◆ **Work required**: In the entries below, find the line with "laptop: none [555,236,625,272]" and the line with "tote bag: none [914,314,985,428]"; give again those lines and every line between them, exactly.

Start of Record extracts

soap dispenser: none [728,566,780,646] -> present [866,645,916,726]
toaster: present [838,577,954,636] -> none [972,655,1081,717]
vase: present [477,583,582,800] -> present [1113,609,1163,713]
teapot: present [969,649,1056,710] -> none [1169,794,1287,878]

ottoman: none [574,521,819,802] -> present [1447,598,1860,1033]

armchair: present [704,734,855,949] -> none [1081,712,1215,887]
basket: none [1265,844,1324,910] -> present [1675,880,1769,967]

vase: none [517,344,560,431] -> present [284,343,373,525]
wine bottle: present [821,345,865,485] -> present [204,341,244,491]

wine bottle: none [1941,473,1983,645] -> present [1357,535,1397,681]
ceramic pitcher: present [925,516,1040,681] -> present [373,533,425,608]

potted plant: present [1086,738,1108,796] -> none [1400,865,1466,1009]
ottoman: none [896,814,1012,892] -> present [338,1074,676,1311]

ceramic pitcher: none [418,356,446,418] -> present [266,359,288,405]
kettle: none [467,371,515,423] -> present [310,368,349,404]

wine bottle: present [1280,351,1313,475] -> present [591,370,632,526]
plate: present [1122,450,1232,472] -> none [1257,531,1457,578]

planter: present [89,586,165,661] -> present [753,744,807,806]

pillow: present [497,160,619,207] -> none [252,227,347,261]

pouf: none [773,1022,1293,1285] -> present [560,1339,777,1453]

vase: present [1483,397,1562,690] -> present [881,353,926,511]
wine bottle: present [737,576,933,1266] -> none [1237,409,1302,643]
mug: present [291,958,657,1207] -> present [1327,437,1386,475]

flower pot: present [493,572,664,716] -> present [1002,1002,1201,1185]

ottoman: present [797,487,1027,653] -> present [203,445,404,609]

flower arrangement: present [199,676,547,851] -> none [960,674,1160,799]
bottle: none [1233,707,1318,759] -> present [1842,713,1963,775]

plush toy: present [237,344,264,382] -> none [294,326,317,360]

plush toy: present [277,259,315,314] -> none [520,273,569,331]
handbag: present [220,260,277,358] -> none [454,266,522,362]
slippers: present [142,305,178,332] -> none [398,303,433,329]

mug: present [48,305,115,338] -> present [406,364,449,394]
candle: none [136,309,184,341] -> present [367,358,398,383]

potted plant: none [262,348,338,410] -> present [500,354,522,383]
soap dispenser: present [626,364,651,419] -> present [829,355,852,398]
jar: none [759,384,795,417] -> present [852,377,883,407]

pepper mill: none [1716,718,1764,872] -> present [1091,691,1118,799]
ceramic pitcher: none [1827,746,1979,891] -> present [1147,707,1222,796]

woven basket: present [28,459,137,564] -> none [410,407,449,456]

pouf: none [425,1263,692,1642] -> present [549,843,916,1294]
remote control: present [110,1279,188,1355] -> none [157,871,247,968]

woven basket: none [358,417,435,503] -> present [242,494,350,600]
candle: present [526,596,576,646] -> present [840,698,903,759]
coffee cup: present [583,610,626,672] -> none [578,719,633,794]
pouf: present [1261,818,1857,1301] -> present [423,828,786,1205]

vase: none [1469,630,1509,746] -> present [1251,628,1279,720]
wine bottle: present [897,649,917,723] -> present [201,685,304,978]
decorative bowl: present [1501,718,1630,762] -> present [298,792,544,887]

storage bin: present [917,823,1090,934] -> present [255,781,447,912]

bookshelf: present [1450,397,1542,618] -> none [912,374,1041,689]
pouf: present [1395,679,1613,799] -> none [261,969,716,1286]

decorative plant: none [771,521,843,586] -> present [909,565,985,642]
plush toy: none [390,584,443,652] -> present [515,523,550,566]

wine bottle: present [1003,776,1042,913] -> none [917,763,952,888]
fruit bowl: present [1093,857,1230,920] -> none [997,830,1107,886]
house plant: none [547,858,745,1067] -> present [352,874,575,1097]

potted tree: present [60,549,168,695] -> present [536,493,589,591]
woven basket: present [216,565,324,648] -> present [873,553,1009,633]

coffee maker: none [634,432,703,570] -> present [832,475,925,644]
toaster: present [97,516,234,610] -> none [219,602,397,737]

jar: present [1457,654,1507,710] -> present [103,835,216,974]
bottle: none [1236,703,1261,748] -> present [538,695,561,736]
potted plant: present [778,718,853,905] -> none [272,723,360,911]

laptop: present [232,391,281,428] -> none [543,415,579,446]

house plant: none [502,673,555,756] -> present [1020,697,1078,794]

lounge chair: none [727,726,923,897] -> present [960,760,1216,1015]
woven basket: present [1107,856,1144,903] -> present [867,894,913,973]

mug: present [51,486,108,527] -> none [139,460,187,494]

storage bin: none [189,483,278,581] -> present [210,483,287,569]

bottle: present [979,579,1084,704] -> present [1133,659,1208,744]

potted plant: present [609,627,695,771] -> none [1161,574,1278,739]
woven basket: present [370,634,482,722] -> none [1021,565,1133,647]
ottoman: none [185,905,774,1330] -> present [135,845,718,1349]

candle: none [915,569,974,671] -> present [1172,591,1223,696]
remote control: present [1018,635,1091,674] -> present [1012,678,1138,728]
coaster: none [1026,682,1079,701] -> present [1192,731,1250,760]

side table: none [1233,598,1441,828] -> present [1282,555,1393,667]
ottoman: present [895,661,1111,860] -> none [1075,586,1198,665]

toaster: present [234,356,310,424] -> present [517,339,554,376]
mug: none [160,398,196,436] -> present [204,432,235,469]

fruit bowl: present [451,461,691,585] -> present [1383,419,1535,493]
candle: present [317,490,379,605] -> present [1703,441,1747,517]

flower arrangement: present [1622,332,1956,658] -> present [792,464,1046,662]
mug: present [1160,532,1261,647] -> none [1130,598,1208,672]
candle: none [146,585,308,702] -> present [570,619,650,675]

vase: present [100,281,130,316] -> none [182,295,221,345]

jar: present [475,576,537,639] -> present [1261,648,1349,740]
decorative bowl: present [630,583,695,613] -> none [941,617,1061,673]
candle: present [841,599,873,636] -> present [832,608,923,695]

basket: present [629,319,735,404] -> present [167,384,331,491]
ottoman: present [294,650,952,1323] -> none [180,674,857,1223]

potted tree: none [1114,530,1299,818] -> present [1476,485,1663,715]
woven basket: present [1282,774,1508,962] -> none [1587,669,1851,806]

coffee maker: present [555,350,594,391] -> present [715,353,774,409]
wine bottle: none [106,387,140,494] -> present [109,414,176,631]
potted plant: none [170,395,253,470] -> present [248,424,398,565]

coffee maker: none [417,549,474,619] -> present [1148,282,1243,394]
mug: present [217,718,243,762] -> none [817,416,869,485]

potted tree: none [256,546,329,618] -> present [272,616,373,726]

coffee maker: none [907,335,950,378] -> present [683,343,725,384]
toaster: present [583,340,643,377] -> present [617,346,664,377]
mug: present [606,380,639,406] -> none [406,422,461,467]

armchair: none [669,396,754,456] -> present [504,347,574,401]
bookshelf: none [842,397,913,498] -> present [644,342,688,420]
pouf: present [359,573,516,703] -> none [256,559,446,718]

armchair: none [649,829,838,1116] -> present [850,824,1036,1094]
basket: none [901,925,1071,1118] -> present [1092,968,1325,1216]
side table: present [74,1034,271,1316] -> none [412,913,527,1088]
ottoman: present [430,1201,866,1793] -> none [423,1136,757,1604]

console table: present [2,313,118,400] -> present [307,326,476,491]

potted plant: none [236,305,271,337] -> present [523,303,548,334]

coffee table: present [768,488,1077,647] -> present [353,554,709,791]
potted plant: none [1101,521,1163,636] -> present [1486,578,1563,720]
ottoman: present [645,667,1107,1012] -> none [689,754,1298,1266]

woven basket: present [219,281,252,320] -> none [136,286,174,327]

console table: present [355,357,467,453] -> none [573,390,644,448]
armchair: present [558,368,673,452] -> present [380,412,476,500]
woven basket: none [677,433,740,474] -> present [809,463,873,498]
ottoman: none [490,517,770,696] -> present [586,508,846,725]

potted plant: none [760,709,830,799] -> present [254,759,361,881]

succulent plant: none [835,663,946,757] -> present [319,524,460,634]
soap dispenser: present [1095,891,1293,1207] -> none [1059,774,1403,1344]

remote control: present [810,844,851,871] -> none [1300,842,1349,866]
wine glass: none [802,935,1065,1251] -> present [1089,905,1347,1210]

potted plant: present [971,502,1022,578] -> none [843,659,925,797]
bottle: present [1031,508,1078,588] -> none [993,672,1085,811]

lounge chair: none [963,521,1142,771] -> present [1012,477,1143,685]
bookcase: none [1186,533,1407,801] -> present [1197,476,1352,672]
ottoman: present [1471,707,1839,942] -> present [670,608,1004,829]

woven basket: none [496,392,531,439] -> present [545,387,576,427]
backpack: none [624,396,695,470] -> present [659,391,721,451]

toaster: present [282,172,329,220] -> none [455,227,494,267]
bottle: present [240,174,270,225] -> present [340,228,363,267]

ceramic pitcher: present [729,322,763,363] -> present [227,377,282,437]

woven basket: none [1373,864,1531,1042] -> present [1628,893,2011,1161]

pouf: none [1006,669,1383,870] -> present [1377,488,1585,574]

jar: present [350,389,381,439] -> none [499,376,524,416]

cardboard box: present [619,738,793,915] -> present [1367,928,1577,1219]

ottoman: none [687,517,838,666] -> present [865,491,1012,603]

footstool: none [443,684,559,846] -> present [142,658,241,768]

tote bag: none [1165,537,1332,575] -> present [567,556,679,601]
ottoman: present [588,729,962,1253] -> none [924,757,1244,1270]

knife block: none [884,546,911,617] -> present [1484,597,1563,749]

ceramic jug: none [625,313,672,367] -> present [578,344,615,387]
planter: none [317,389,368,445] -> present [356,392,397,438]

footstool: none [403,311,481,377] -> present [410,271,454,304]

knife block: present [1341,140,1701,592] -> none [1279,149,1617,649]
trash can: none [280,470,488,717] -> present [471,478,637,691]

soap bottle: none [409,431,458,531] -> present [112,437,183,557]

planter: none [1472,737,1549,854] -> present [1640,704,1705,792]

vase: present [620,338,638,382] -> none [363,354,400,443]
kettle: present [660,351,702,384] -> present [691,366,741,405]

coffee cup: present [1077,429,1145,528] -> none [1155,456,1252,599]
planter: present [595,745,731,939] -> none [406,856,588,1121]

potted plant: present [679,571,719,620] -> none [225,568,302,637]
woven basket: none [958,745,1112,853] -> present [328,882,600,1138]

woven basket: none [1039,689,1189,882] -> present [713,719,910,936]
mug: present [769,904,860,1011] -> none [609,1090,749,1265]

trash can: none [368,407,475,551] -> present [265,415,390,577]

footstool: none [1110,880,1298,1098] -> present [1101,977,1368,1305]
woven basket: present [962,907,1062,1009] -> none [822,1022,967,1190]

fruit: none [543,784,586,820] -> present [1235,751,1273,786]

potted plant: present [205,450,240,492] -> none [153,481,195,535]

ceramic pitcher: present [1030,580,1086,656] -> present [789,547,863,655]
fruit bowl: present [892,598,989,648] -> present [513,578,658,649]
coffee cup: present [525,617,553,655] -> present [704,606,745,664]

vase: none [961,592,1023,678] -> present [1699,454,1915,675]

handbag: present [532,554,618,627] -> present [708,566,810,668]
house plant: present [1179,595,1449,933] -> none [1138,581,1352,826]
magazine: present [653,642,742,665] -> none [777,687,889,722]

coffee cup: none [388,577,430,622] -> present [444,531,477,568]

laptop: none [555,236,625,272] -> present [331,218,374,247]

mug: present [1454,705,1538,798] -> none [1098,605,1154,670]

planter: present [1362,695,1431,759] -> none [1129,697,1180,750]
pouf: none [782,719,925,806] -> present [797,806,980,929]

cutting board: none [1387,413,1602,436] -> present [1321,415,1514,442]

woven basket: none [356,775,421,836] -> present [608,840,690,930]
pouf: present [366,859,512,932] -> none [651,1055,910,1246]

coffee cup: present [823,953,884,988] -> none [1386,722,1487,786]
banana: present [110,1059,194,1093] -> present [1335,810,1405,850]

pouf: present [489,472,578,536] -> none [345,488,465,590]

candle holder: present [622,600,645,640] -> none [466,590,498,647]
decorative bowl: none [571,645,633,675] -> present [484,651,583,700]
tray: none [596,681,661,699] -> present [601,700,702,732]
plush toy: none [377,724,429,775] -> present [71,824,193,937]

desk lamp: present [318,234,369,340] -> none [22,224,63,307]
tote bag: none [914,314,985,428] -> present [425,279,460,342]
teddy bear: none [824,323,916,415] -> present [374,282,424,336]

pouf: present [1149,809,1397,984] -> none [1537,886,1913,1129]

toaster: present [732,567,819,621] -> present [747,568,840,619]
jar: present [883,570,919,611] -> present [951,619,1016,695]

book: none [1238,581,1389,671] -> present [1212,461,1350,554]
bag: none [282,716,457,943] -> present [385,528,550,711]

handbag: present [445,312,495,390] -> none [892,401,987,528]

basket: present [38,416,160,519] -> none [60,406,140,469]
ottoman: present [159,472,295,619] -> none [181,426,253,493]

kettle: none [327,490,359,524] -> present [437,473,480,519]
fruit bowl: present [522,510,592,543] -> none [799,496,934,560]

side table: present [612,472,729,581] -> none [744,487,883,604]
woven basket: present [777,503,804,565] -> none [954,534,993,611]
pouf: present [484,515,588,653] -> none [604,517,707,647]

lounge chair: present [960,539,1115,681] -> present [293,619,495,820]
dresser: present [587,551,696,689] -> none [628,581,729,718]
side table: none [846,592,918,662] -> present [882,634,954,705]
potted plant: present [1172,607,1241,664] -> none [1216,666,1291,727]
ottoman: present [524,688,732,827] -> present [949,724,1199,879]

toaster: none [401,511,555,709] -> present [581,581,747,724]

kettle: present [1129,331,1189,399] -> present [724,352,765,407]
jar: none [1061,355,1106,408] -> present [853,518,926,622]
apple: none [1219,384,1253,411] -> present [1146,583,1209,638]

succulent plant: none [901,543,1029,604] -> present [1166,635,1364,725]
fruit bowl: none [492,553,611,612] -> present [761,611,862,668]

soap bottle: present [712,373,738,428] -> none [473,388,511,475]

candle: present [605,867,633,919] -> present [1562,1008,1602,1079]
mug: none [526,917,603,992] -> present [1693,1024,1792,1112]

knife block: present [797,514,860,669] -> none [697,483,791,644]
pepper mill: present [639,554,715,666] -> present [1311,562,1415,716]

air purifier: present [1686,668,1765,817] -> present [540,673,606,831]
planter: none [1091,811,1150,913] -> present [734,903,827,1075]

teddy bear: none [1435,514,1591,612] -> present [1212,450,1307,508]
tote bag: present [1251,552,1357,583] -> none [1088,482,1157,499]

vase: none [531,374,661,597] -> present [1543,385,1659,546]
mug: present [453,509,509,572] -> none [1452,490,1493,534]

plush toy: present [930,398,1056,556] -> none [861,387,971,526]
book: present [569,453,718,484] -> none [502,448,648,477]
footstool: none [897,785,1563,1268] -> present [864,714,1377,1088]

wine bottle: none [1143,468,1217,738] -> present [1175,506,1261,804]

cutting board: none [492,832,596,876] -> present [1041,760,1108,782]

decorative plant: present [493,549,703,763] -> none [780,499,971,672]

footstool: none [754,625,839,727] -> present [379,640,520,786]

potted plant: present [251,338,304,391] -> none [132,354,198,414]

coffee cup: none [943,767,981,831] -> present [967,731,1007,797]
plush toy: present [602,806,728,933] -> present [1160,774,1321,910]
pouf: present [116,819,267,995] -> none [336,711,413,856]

End of Record extracts

◆ **Result of this task**:
laptop: none [555,236,625,272] -> present [331,218,374,247]

mug: present [1454,705,1538,798] -> none [1098,605,1154,670]

planter: present [1362,695,1431,759] -> none [1129,697,1180,750]
pouf: none [782,719,925,806] -> present [797,806,980,929]

cutting board: none [1387,413,1602,436] -> present [1321,415,1514,442]

woven basket: none [356,775,421,836] -> present [608,840,690,930]
pouf: present [366,859,512,932] -> none [651,1055,910,1246]

coffee cup: present [823,953,884,988] -> none [1386,722,1487,786]
banana: present [110,1059,194,1093] -> present [1335,810,1405,850]

pouf: present [489,472,578,536] -> none [345,488,465,590]

candle holder: present [622,600,645,640] -> none [466,590,498,647]
decorative bowl: none [571,645,633,675] -> present [484,651,583,700]
tray: none [596,681,661,699] -> present [601,700,702,732]
plush toy: none [377,724,429,775] -> present [71,824,193,937]

desk lamp: present [318,234,369,340] -> none [22,224,63,307]
tote bag: none [914,314,985,428] -> present [425,279,460,342]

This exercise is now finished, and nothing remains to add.